Report 
  Title  
  Can the Ghost Ant (Hymenoptera: Formicidae) Select and Separate Food Inside the Body?
  Key Words  
  Carbohydrates, digestive system, infrabuccal pocket, lipids, postpharyngeal glands; trophallaxis.
  Author  
  Carlos Massuretti De Jesus and Odair Correa Bueno
  Abstract  
  This investigation aimed at analyzing the passage of food inside the digestive system of Tapinoma melanocephalum. A water-soluble dye and a lipid-soluble dye were added to 3 different diets as tracers, to be later offered to different laboratory colonies of the ghost-ant. We collected 80 workers which had ingested the diet, and past set periods of time they were dissected under a stereomicroscope. The ingested quantity of tracers was measured in the infrabuccal pocket, postpharyngeal glands, crop and ventriculus of each ant. Using a video camera, we also recorded 120 min. of the trophallaxis process between the members of one colony. Solid food was retained in the infrabuccal pockets; only liquid diets were actually ingested.
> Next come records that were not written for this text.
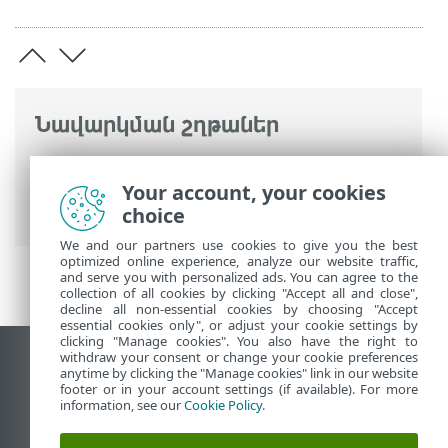
Նավարկման շղթաներ
ESET առցանց օգնություն
>
ESET Mobile
Security
>
ESET Mobile Security-ով
Your account, your cookies
աշխատելը > Անվտանգության զեկույց
choice
We and our partners use cookies to give you the best
optimized online experience, analyze our website traffic,
and serve you with personalized ads. You can agree to the
collection of all cookies by clicking "Accept all and close",
decline all non-essential cookies by choosing "Accept
essential cookies only", or adjust your cookie settings by
clicking "Manage cookies". You also have the right to
withdraw your consent or change your cookie preferences
Դիտեք էկրանային կայքը
anytime by clicking the "Manage cookies" link in our website
footer or in your account settings (if available). For more
End of Life
information, see our
Cookie Policy
.
ESET-ի գիտելիքների բազան
ESET ֆորում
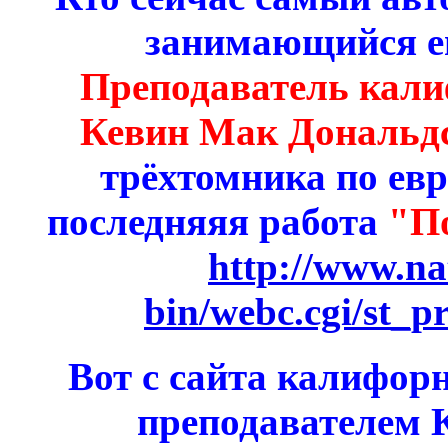
занимающийся е
Преподаватель кали
Кевин Мак Дональдс
трёхтомника по евр
последняяя работа
"П
http://www.na
bin/webc.cgi/st_
Вот с сайта калифорн
преподавателем 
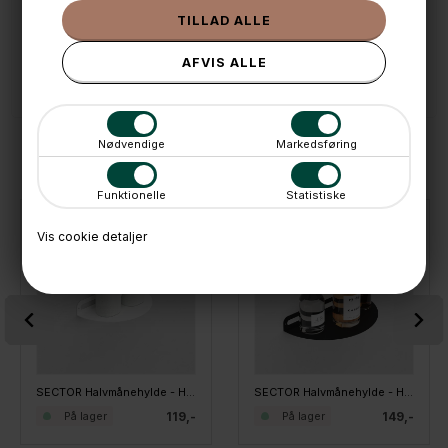
💳 Betal med
📱 Kundeservice 50446800 (9-12)
📧
Kundeservice
mail@boxdelux.dk
(24/7)
Nødvendige
Markedsføring
ANDRE IDÉER
Funktionelle
Statistiske
Vis cookie detaljer
SECTOR Halvmånehylde - HEMI Small 200mm - Hvid
SECTOR Halvmånehylde - HEMI Large 250mm - Sort
119,-
149,-
På lager
På lager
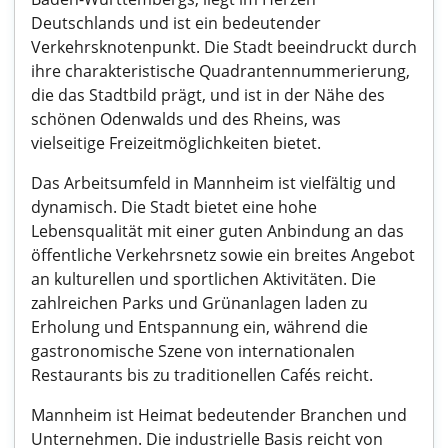
Deutschlands und ist ein bedeutender
Verkehrsknotenpunkt. Die Stadt beeindruckt durch
ihre charakteristische Quadrantennummerierung,
die das Stadtbild prägt, und ist in der Nähe des
schönen Odenwalds und des Rheins, was
vielseitige Freizeitmöglichkeiten bietet.
Das Arbeitsumfeld in Mannheim ist vielfältig und
dynamisch. Die Stadt bietet eine hohe
Lebensqualität mit einer guten Anbindung an das
öffentliche Verkehrsnetz sowie ein breites Angebot
an kulturellen und sportlichen Aktivitäten. Die
zahlreichen Parks und Grünanlagen laden zu
Erholung und Entspannung ein, während die
gastronomische Szene von internationalen
Restaurants bis zu traditionellen Cafés reicht.
Mannheim ist Heimat bedeutender Branchen und
Unternehmen. Die industrielle Basis reicht von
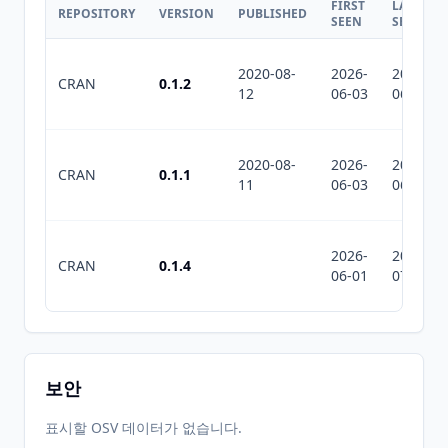
FIRST
LAST
REPOSITORY
VERSION
PUBLISHED
SEEN
SEEN
2020-08-
2026-
2026-
CRAN
0.1.2
12
06-03
06-03
2020-08-
2026-
2026-
CRAN
0.1.1
11
06-03
06-03
2026-
2026-
CRAN
0.1.4
06-01
07-10
보안
표시할 OSV 데이터가 없습니다.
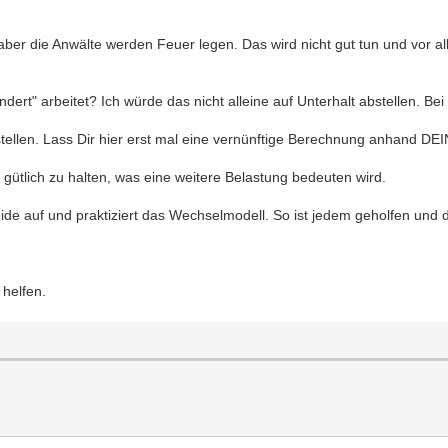
 aber die Anwälte werden Feuer legen. Das wird nicht gut tun und vor al
ert" arbeitet? Ich würde das nicht alleine auf Unterhalt abstellen. Bei 
ellen. Lass Dir hier erst mal eine vernünftige Berechnung anhand DEI
gütlich zu halten, was eine weitere Belastung bedeuten wird.
Beide auf und praktiziert das Wechselmodell. So ist jedem geholfen und
 helfen.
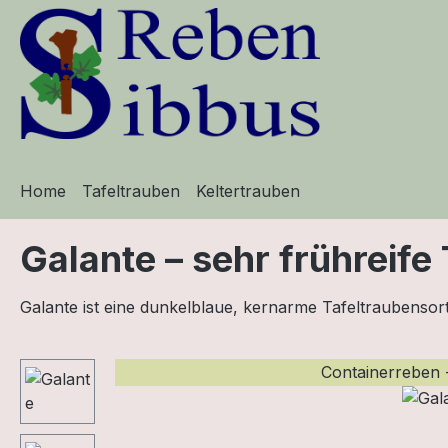
m Hauptinhalt springen
Zur Suche springen
Zur Hauptnavigation springen
Home
Tafeltrauben
Keltertrauben
Galante – sehr frühreife
Galante ist eine dunkelblaue, kernarme Tafeltraubensor
Bildergalerie überspringen
Containerreben - 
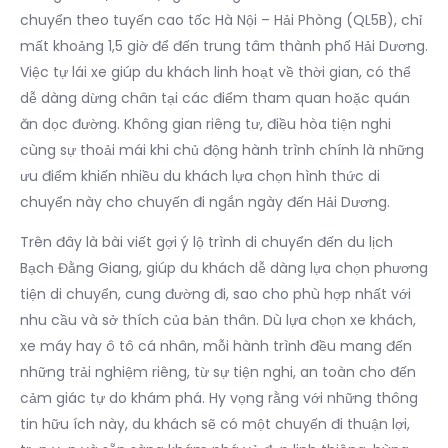
chuyển theo tuyến cao tốc Hà Nội – Hải Phòng (QL5B), chỉ
mất khoảng 1,5 giờ để đến trung tâm thành phố Hải Dương.
Việc tự lái xe giúp du khách linh hoạt về thời gian, có thể
dễ dàng dừng chân tại các điểm tham quan hoặc quán
ăn dọc đường. Không gian riêng tư, điều hòa tiện nghi
cùng sự thoải mái khi chủ động hành trình chính là những
ưu điểm khiến nhiều du khách lựa chọn hình thức di
chuyển này cho chuyến đi ngắn ngày đến Hải Dương.
Trên đây là bài viết gợi ý lộ trình di chuyển đến du lịch
Bạch Đằng Giang, giúp du khách dễ dàng lựa chọn phương
tiện di chuyển, cung đường đi, sao cho phù hợp nhất với
nhu cầu và sở thích của bản thân. Dù lựa chọn xe khách,
xe máy hay ô tô cá nhân, mỗi hành trình đều mang đến
những trải nghiệm riêng, từ sự tiện nghi, an toàn cho đến
cảm giác tự do khám phá. Hy vọng rằng với những thông
tin hữu ích này, du khách sẽ có một chuyến đi thuận lợi,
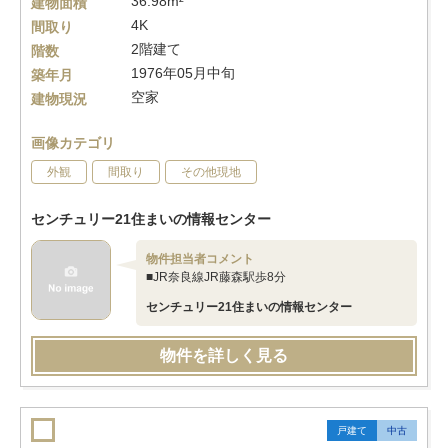
36.98m²
建物面積
4K
間取り
2階建て
階数
1976年05月中旬
築年月
空家
建物現況
画像カテゴリ
外観
間取り
その他現地
センチュリー21住まいの情報センター
物件担当者コメント
■JR奈良線JR藤森駅歩8分
センチュリー21住まいの情報センター
物件を詳しく見る
戸建て
中古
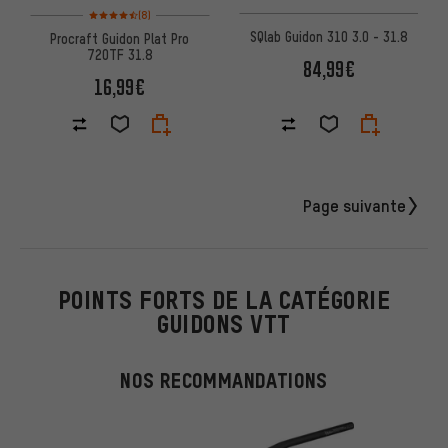
Note moyenne : 4,5 sur 5 d'après 8 avis
(8)
SQlab Guidon 310 3.0 - 31.8
Procraft Guidon Plat Pro
720TF 31.8
84,99€
16,99€
Page suivante
POINTS FORTS DE LA CATÉGORIE
GUIDONS VTT
NOS RECOMMANDATIONS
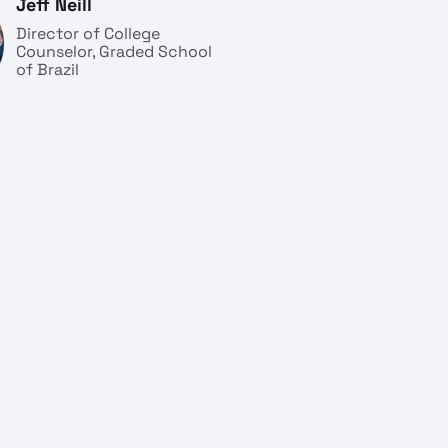
Jeff Neill
Director of College
Counselor, Graded School
of Brazil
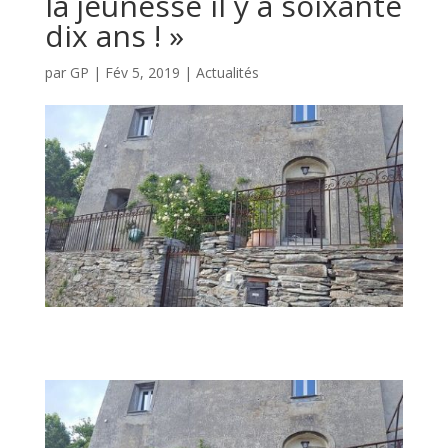
la jeunesse il y a soixante
dix ans ! »
par
GP
|
Fév 5, 2019
|
Actualités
Water-soluble tracers were found in infrabuccal pockets, crops and ventriculi, while lipid-soluble tracers were found in infrabuccal pockets, postpharyngeal glands and crops. Carbohydrates mixed up with lipids do not reach the midgut. After 30 min., about half of the colony received food, except the larvae. In 50 min., all workers and queens got food inside their crops. Results suggest that workers can control the passage of food through their digestive system. We also think lipids ingested might be stored and metabolized in the postpharyngeal glands.